For future downstream applications, producing a sufficient quantity of specific mushrooms (fruiting bodies) is essential. Compared to cultivated mushrooms, it has been reported that wild edible mushrooms have a higher quantity of nutritional content, flavors, and medicine-associated compounds [41], but their consistency quality depends on the exposed environment, leading to the uncontrollability of the consistency cultivation. For these reasons, cultivation of mushrooms in the more controllable systems, such as in a greenhouse, is an alternative strategy to ensure the consistent quality and sufficient amount of mushrooms. Our study demonstrated the use the plastic bag-based method and cultivation in a greenhouse of the L. squarrosulus PB1 and L. polychrous LP1. This method requires minimal equipment and space and can be done indoors without specialized climate control, thus leading to possibility of gaining the production mass of mushrooms. Our result demonstrated that the mushrooms could be harvested within 2 weeks after inoculation. This method has been successfully applied for cultivating medicinal mushrooms such as Lentinula edodes (Shiitake) [42], Ganoderma lucidum (Reishi) [43], and Auricularia polytricha [44]. However, the comparison of the nutrition and other compounds composed in both wild and cultivated mushrooms was not determined in the present study.
Numerous research publications have thoroughly explored the bioactive chemicals found in edible mushrooms exhibiting a range of health-promoting properties such as anti-cancer [45], anti-viral activities [46], antioxidant activity [47,48], and alleviating the severity of inflammatory bowel disease by modifying the gut microbiota [49]. Polysaccharides from edible mushrooms can be extracted using various methods, of which hot water extraction (HWE) is the most common due to its simplicity and effectiveness [50]. Studies have demonstrated that optimizing HWE conditions could enhance the yield of polysaccharide extracts, particularly through increased agitation [51], increasing the temperature, and extending the fermentation period [52]. Our result showed that adding the sonication step in an earlier step of the HWE method could enhance the extraction yield of crude polysaccharide extracted from L. squarrosulus PB1 and L. polychrous LP1, which were slightly higher than our previous report [19], indicating that the sonicating force had affected the enhancement of yields compared to conventional HWE methods. In addition to the polysaccharide, the phenolic compound was the attractive compound for determination, as it usually contributes to a range of health benefits, particularly antioxidation [23]. Our result showed that crude polysaccharides LS and LP contained phenolic compounds at a comparable concentration with previous reports [53]. Thus, the cultivated mushrooms, including L. squarrosulus and L. polychrous, are good sources of not only polysaccharides but also phenolic compounds, which can be further evaluated for their bioactive function.

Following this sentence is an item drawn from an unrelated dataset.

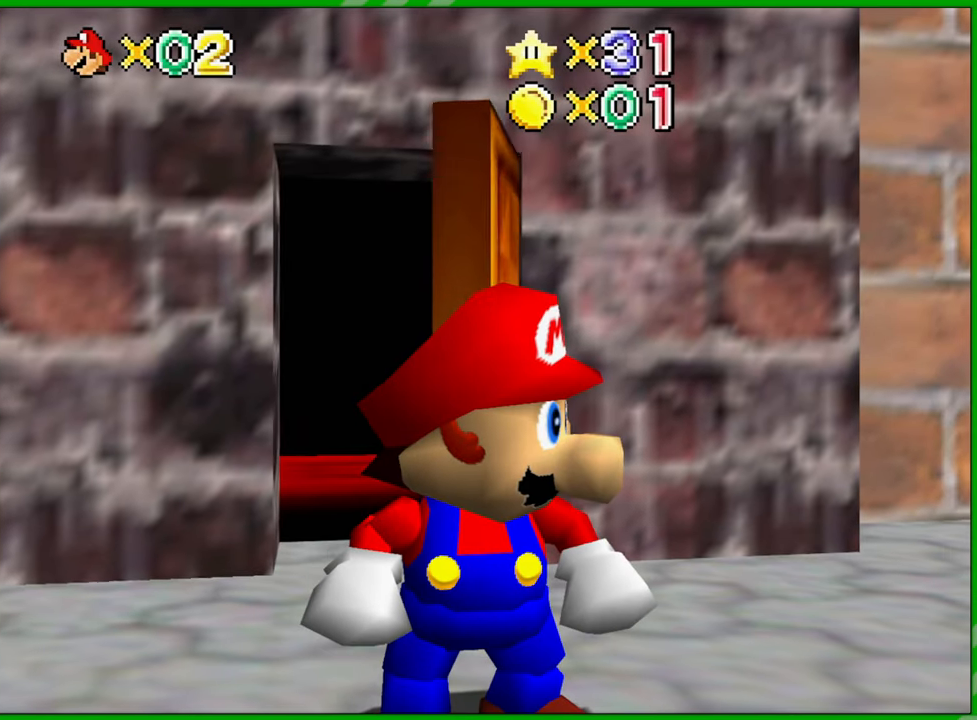
{"buttons": ["C_LEFT"], "left_stick": "right", "events": [[250, "C_LEFT", "down"], [383, "C_LEFT", "up"], [483, "C_LEFT", "down"]]}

Currently, there is an exponentially growing interest in evaluating the impact of mushroom-derived polysaccharides on the human gut microbiome, revealing their potential to enhance health through various mechanisms. In addition, the initial process of testing the fermentation of polysaccharide extracts with microorganisms in human feces involved subjecting the extracts to simulated human gastrointestinal digestion conditions, including the oral cavity, stomach, and intestines. This simulation realistically mimics the food intake process in the body. Previous studies have tested simulated gastrointestinal digestion before examining the fermentation, such as the polysaccharide extracts from Helicteres angustifolia L. [54], Volvariella volvacea [55], and Oudemansiella radicata [56]. These studies showed that the upper human gastrointestinal conditions did not affect the structure of the polysaccharide extracts from mushrooms, indicating the potential prebiotic properties of these polysaccharides. This method was employed in the present study. The polysaccharides LS and LP were subjected to the simulated human gastrointestinal digestion conditions. The digested product, supernatant, and solid phase were sequentially utilized in the fermentation process. However, the effect of this simulated digestion on the prebiotic properties of both polysaccharide LS and LP was not assessed throughout our study. This was one limitation in the present study.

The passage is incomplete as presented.